RECORDS FOR THIS TASK =

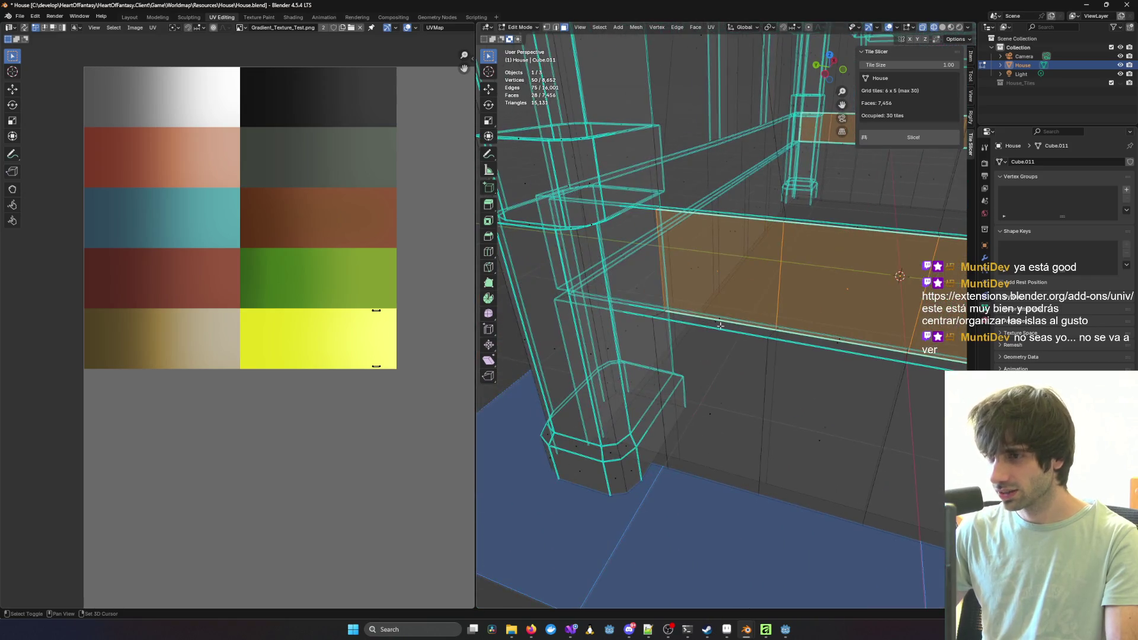
{"action": "left_click", "coordinate": [622, 259], "text": "shift"}
{"action": "scroll", "coordinate": [623, 257], "scroll_direction": "up", "scroll_amount": 6}
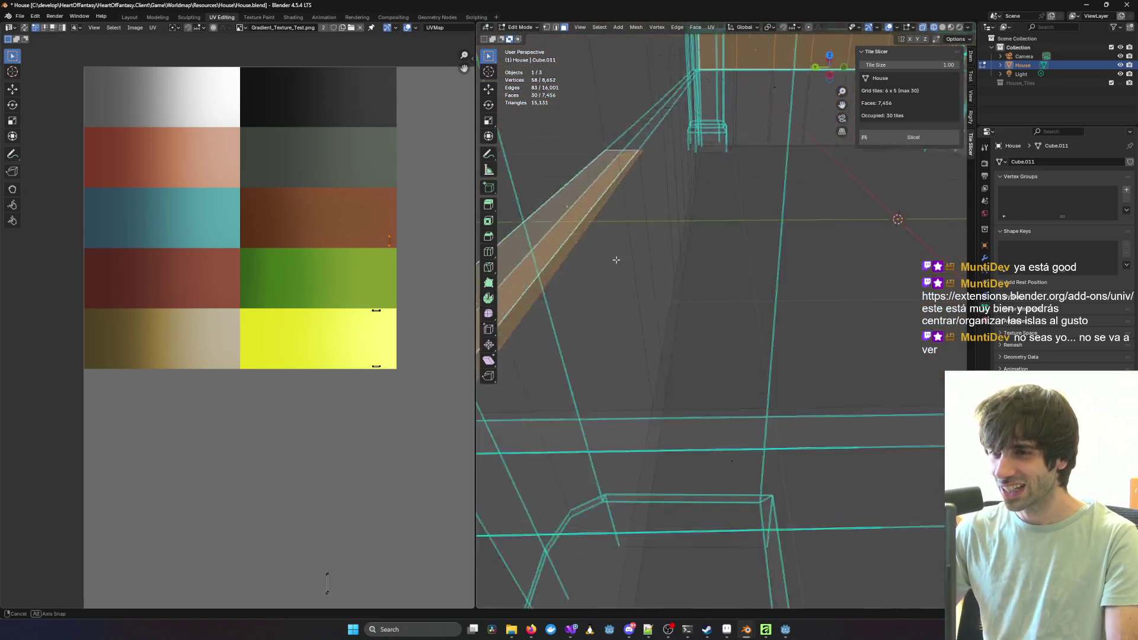
{"action": "middle_click_drag", "start_coordinate": [624, 255], "coordinate": [643, 247]}
{"action": "left_click", "coordinate": [675, 235], "text": "shift"}
{"action": "left_click", "coordinate": [658, 227], "text": "shift"}
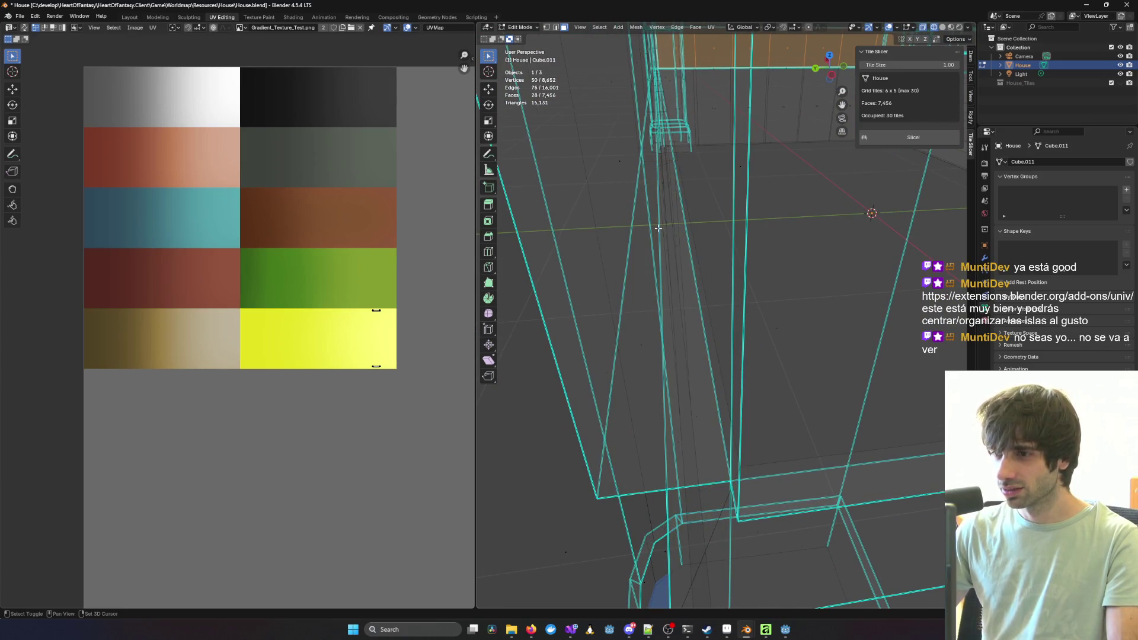
{"action": "mouse_move", "coordinate": [871, 361]}
{"action": "middle_mouse_down"}
{"action": "mouse_move", "coordinate": [830, 338]}
{"action": "mouse_move", "coordinate": [783, 356]}
{"action": "mouse_move", "coordinate": [801, 364]}
{"action": "mouse_move", "coordinate": [783, 366]}
{"action": "mouse_move", "coordinate": [765, 344]}
{"action": "middle_mouse_up"}
{"action": "scroll", "coordinate": [705, 291], "scroll_direction": "up", "scroll_amount": 4}
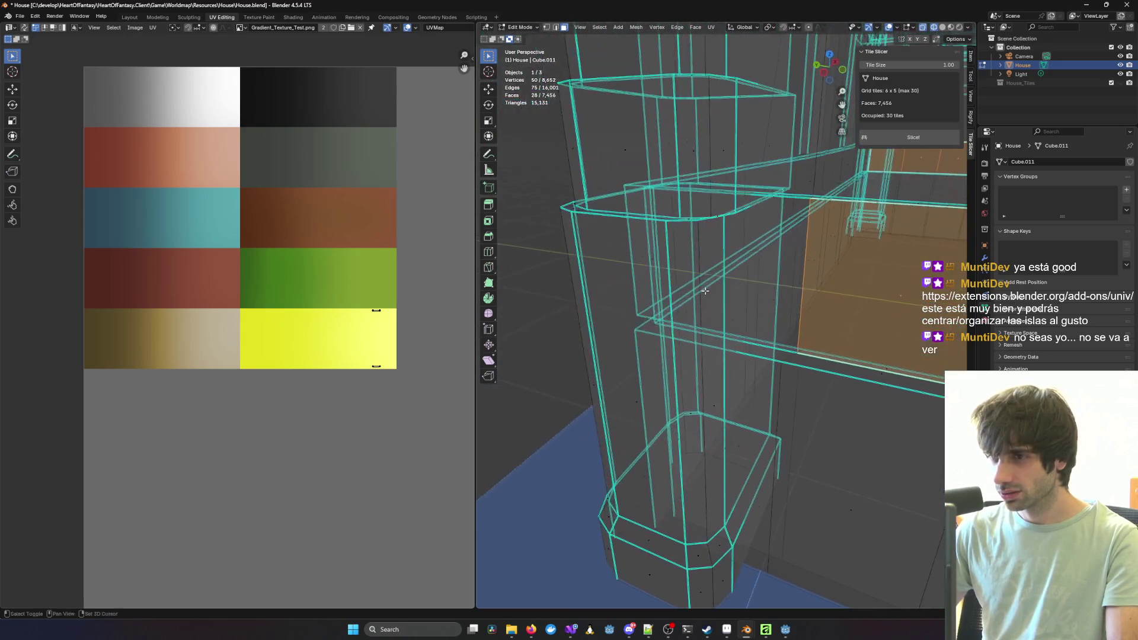
Step: Add the post's front face and several beam faces, including the top, to the selection
{"action": "left_click", "coordinate": [729, 271], "text": "shift"}
{"action": "middle_click_drag", "start_coordinate": [883, 310], "coordinate": [660, 292]}
{"action": "left_click", "coordinate": [621, 276], "text": "shift"}
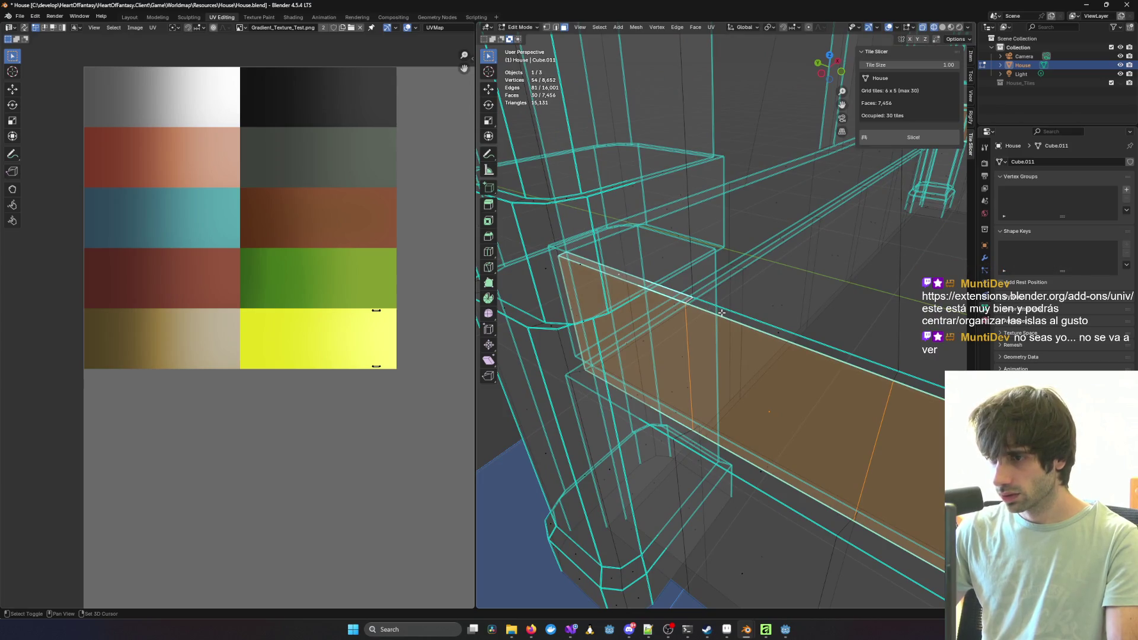
{"action": "left_click", "coordinate": [778, 333], "text": "shift"}
{"action": "scroll", "coordinate": [777, 334], "scroll_direction": "up", "scroll_amount": 3}
{"action": "left_click", "coordinate": [714, 324], "text": "shift"}
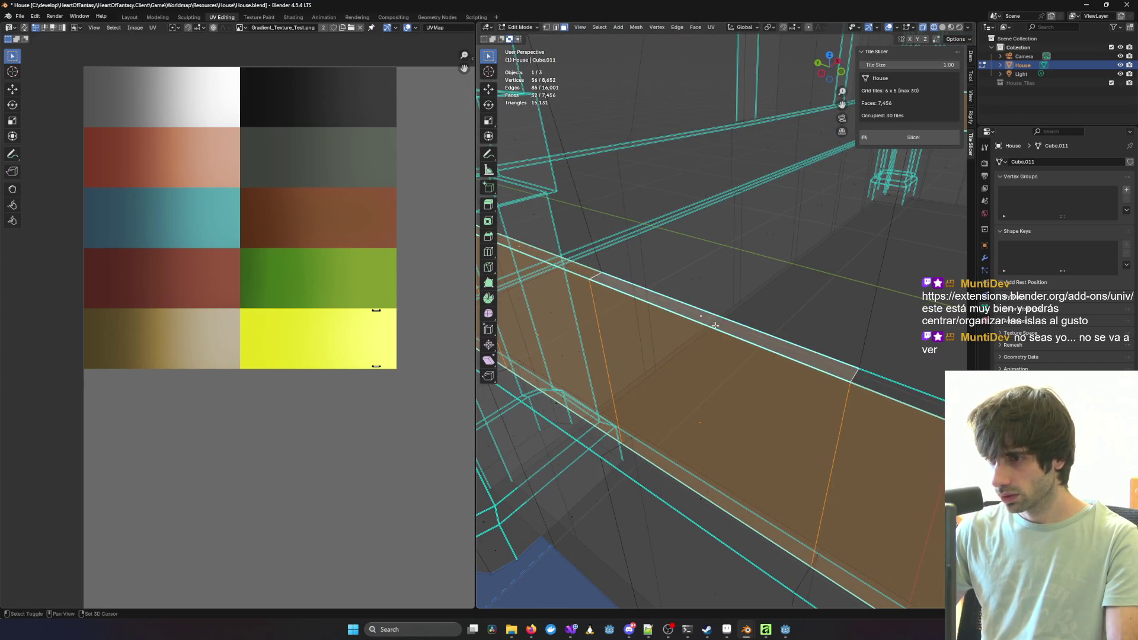
{"action": "middle_click_drag", "start_coordinate": [714, 324], "coordinate": [793, 346]}
{"action": "left_click", "coordinate": [643, 313], "text": "shift"}
Step: Add the last beam faces, view the house through the scene camera, and open the context menu
{"action": "scroll", "coordinate": [640, 312], "scroll_direction": "down", "scroll_amount": 2}
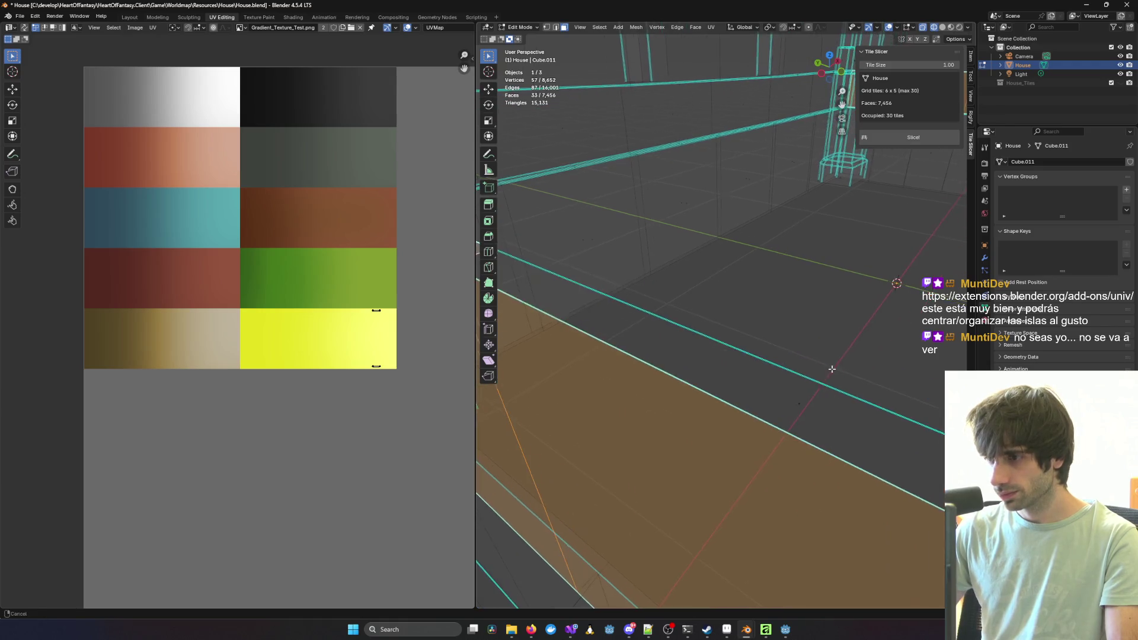
{"action": "left_click", "coordinate": [783, 386], "text": "shift"}
{"action": "mouse_move", "coordinate": [782, 386]}
{"action": "middle_mouse_down"}
{"action": "mouse_move", "coordinate": [841, 403]}
{"action": "mouse_move", "coordinate": [852, 374]}
{"action": "mouse_move", "coordinate": [743, 352]}
{"action": "mouse_move", "coordinate": [728, 328]}
{"action": "mouse_move", "coordinate": [743, 301]}
{"action": "middle_mouse_up"}
{"action": "left_click", "coordinate": [873, 376], "text": "shift"}
{"action": "left_click", "coordinate": [721, 342], "text": "shift"}
{"action": "key", "text": "p"}
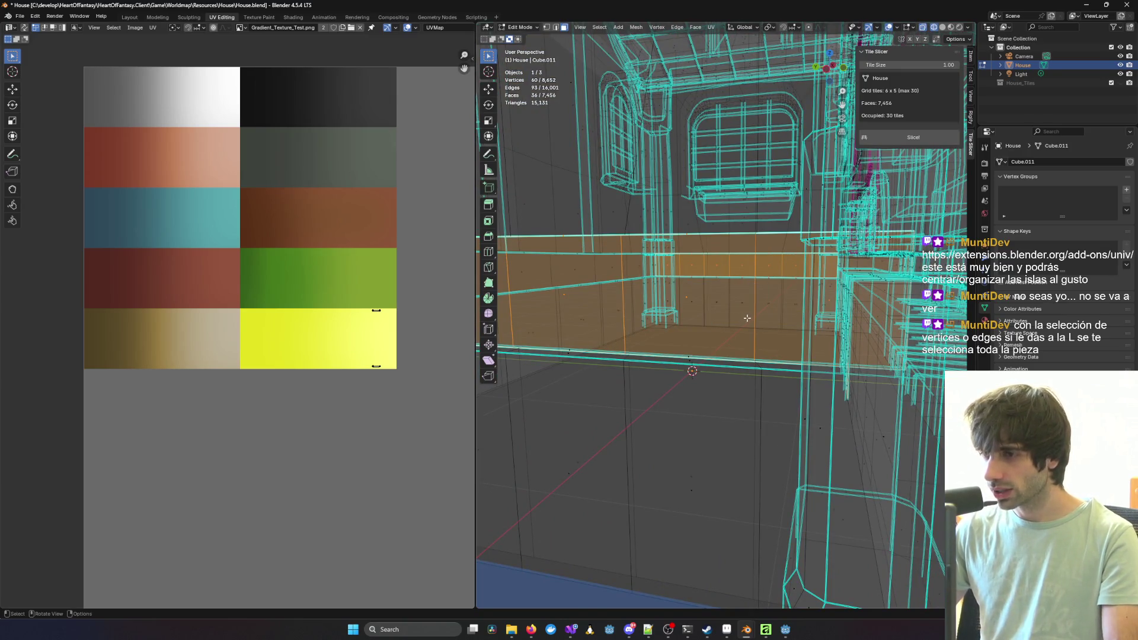
{"action": "key", "text": "KP_0"}
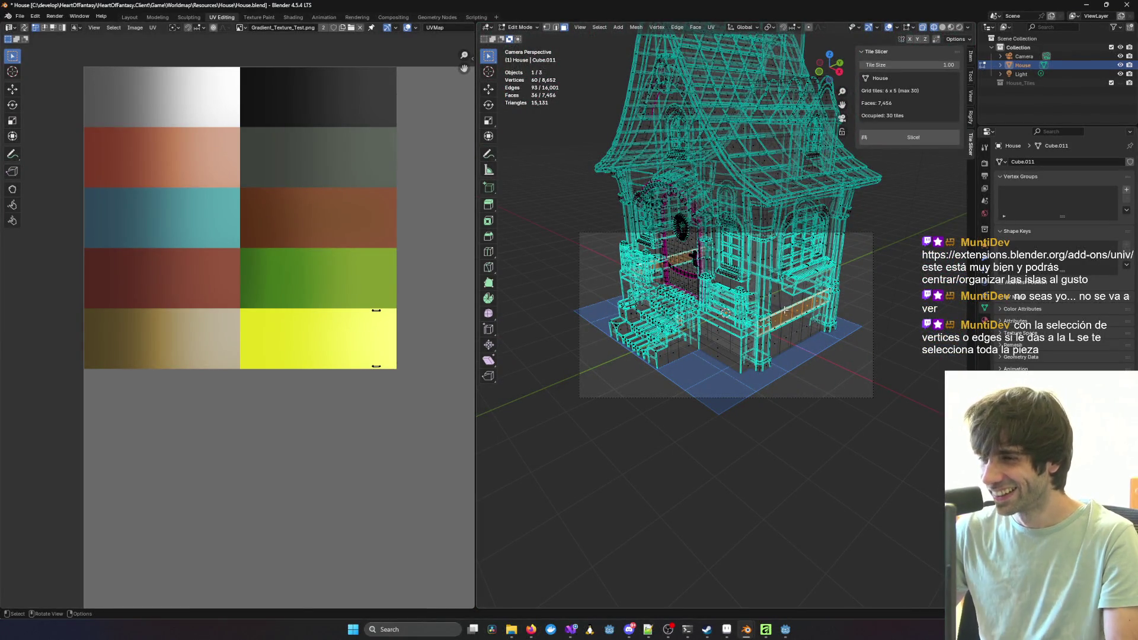
{"action": "right_click", "coordinate": [751, 311]}
{"action": "left_click", "coordinate": [891, 435]}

EXERCISE = Hand over the entries again, exactly as written and without the pictures.

TASK RESULT =
{"action": "left_click", "coordinate": [622, 259], "text": "shift"}
{"action": "scroll", "coordinate": [623, 257], "scroll_direction": "up", "scroll_amount": 6}
{"action": "middle_click_drag", "start_coordinate": [624, 255], "coordinate": [643, 247]}
{"action": "left_click", "coordinate": [675, 235], "text": "shift"}
{"action": "left_click", "coordinate": [658, 227], "text": "shift"}
{"action": "mouse_move", "coordinate": [871, 361]}
{"action": "middle_mouse_down"}
{"action": "mouse_move", "coordinate": [830, 338]}
{"action": "mouse_move", "coordinate": [783, 356]}
{"action": "mouse_move", "coordinate": [801, 364]}
{"action": "mouse_move", "coordinate": [783, 366]}
{"action": "mouse_move", "coordinate": [765, 344]}
{"action": "middle_mouse_up"}
{"action": "scroll", "coordinate": [705, 291], "scroll_direction": "up", "scroll_amount": 4}
Step: Add the post's front face and several beam faces, including the top, to the selection
{"action": "left_click", "coordinate": [729, 271], "text": "shift"}
{"action": "middle_click_drag", "start_coordinate": [883, 310], "coordinate": [660, 292]}
{"action": "left_click", "coordinate": [621, 276], "text": "shift"}
{"action": "left_click", "coordinate": [778, 333], "text": "shift"}
{"action": "scroll", "coordinate": [777, 334], "scroll_direction": "up", "scroll_amount": 3}
{"action": "left_click", "coordinate": [714, 324], "text": "shift"}
{"action": "middle_click_drag", "start_coordinate": [714, 324], "coordinate": [793, 346]}
{"action": "left_click", "coordinate": [643, 313], "text": "shift"}
Step: Add the last beam faces, view the house through the scene camera, and open the context menu
{"action": "scroll", "coordinate": [640, 312], "scroll_direction": "down", "scroll_amount": 2}
{"action": "left_click", "coordinate": [783, 386], "text": "shift"}
{"action": "mouse_move", "coordinate": [782, 386]}
{"action": "middle_mouse_down"}
{"action": "mouse_move", "coordinate": [841, 403]}
{"action": "mouse_move", "coordinate": [852, 374]}
{"action": "mouse_move", "coordinate": [743, 352]}
{"action": "mouse_move", "coordinate": [728, 328]}
{"action": "mouse_move", "coordinate": [743, 301]}
{"action": "middle_mouse_up"}
{"action": "left_click", "coordinate": [873, 376], "text": "shift"}
{"action": "left_click", "coordinate": [721, 342], "text": "shift"}
{"action": "key", "text": "p"}
{"action": "key", "text": "KP_0"}
{"action": "right_click", "coordinate": [751, 311]}
{"action": "left_click", "coordinate": [891, 435]}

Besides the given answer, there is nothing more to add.